*** PROVIDED RECORDS Section Begins ***
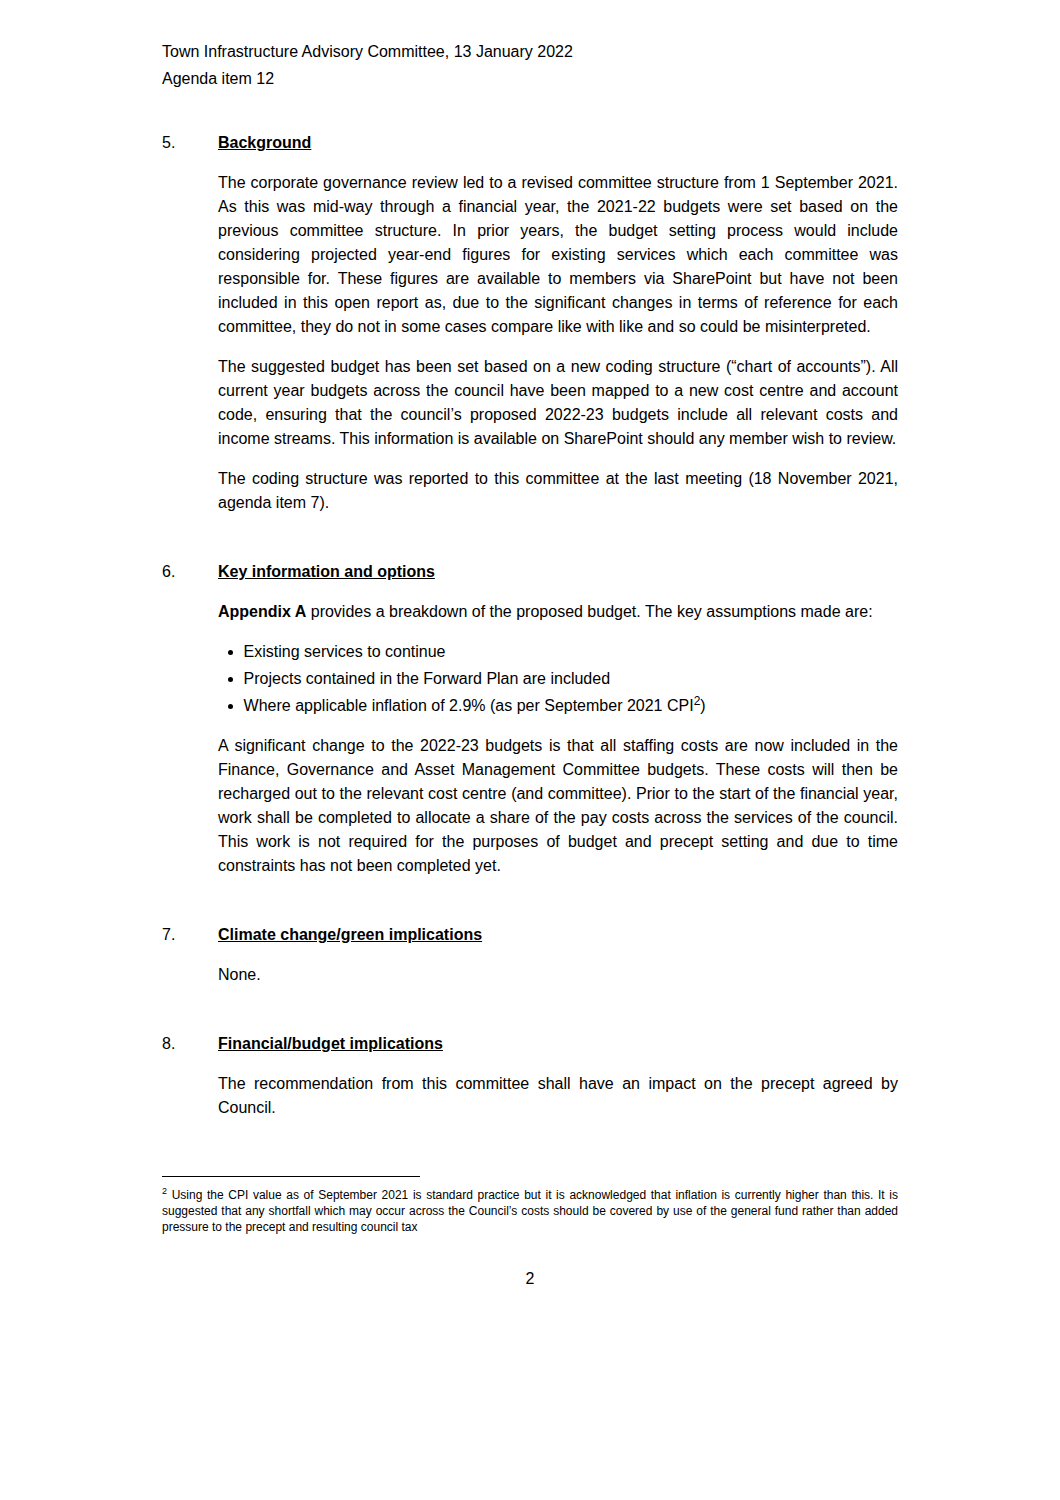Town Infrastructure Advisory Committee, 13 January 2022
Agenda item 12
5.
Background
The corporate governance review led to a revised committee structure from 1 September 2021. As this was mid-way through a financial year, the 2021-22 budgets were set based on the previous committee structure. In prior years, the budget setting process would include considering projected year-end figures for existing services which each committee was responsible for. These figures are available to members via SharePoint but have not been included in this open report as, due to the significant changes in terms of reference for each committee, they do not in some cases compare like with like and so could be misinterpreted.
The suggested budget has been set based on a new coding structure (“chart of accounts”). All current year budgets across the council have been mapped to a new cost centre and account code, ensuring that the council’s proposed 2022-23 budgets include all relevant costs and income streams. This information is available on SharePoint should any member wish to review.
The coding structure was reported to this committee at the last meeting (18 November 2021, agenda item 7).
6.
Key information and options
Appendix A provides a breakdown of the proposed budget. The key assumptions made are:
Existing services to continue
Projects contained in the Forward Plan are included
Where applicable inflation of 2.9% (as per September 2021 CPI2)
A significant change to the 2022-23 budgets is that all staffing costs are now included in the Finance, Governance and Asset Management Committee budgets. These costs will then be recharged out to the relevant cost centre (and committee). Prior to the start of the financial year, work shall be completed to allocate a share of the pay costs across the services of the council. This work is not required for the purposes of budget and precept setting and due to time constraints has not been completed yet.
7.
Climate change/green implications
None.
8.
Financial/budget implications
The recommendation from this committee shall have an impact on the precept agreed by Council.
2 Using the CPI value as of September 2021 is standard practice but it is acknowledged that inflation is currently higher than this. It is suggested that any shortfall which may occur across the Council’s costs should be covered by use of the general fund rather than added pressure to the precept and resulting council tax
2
*** PROVIDED RECORDS Section Ends ***
• **YOUR ASSIGNMENT**
Of the lines in the data, report each one containing the string "proposed".

• **ANSWER AREA**
The suggested budget has been set based on a new coding structure (“chart of accounts”). All current year budgets across the council have been mapped to a new cost centre and account code, ensuring that the council’s proposed 2022-23 budgets include all relevant costs and income streams. This information is available on SharePoint should any member wish to review.
Appendix A provides a breakdown of the proposed budget. The key assumptions made are:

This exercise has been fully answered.